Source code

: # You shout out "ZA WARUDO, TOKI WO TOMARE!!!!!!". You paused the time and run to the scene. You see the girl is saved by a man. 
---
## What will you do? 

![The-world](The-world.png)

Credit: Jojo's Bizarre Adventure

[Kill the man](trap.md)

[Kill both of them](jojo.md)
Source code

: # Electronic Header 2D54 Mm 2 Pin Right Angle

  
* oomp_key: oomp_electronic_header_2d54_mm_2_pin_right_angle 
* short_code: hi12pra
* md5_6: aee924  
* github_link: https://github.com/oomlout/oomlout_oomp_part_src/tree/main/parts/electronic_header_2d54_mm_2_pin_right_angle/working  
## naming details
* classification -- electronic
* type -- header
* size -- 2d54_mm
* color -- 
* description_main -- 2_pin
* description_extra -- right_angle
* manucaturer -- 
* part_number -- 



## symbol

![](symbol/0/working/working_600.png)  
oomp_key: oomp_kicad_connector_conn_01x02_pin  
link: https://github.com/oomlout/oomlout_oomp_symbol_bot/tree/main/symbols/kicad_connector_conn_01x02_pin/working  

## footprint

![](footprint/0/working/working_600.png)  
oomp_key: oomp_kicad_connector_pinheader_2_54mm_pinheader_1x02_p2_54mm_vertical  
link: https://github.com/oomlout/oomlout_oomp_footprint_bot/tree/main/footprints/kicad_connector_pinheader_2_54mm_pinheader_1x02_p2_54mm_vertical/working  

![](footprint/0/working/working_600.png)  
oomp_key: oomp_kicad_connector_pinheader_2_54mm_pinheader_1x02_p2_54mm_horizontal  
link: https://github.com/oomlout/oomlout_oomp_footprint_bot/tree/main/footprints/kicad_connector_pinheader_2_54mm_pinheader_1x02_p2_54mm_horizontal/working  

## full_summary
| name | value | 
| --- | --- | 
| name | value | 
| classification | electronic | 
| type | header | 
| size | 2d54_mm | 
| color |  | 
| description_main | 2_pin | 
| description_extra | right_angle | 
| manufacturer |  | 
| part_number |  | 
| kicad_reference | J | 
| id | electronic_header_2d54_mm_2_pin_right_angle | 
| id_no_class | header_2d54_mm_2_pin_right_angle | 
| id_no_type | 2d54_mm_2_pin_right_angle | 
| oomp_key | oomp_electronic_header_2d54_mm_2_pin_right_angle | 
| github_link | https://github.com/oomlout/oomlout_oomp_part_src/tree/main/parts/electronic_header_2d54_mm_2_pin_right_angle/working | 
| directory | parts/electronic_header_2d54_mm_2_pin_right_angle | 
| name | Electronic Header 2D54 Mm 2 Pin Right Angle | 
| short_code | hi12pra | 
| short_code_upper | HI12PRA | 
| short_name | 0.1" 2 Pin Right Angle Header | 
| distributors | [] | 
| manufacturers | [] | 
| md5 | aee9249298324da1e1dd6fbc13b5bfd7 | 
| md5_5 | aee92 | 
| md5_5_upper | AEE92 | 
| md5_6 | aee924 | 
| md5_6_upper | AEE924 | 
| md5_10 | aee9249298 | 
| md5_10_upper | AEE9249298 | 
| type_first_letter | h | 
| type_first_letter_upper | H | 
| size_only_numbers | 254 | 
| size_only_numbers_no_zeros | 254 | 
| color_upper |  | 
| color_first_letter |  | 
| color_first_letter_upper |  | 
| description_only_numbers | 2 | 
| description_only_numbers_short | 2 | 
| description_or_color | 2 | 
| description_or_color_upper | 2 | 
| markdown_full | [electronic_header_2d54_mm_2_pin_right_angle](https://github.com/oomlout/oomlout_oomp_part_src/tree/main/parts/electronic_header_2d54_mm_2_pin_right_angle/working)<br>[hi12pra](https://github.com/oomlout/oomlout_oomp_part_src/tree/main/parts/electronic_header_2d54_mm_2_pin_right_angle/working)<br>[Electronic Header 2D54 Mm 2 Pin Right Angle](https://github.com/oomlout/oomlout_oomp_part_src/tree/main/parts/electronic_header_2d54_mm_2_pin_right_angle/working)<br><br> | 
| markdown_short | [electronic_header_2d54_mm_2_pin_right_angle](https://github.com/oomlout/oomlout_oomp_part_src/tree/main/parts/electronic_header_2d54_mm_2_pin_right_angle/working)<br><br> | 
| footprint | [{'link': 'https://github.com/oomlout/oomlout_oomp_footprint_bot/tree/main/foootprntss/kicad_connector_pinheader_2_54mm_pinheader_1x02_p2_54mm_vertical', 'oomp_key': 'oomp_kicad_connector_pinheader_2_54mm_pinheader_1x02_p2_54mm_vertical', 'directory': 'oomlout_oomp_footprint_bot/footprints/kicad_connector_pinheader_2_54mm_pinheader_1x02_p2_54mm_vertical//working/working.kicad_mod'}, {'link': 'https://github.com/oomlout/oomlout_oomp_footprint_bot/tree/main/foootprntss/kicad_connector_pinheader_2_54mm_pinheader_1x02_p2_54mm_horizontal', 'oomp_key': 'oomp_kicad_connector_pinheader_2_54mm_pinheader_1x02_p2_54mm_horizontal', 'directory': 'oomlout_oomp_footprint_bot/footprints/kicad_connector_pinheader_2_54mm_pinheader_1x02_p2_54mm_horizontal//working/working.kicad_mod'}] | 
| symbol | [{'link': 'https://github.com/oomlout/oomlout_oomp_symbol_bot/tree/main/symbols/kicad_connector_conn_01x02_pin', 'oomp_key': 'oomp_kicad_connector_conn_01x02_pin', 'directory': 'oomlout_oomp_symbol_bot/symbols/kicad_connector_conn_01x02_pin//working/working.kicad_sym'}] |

**What this task involves**
Can you reproduce the listing verbatim, from its very first line through the line containing "# Electronic Header", with that line included?

**Result of the exercise**
Source code

: # You shout out "ZA WARUDO, TOKI WO TOMARE!!!!!!". You paused the time and run to the scene. You see the girl is saved by a man. 
---
## What will you do? 

![The-world](The-world.png)

Credit: Jojo's Bizarre Adventure

[Kill the man](trap.md)

[Kill both of them](jojo.md)
Source code

: # Electronic Header 2D54 Mm 2 Pin Right Angle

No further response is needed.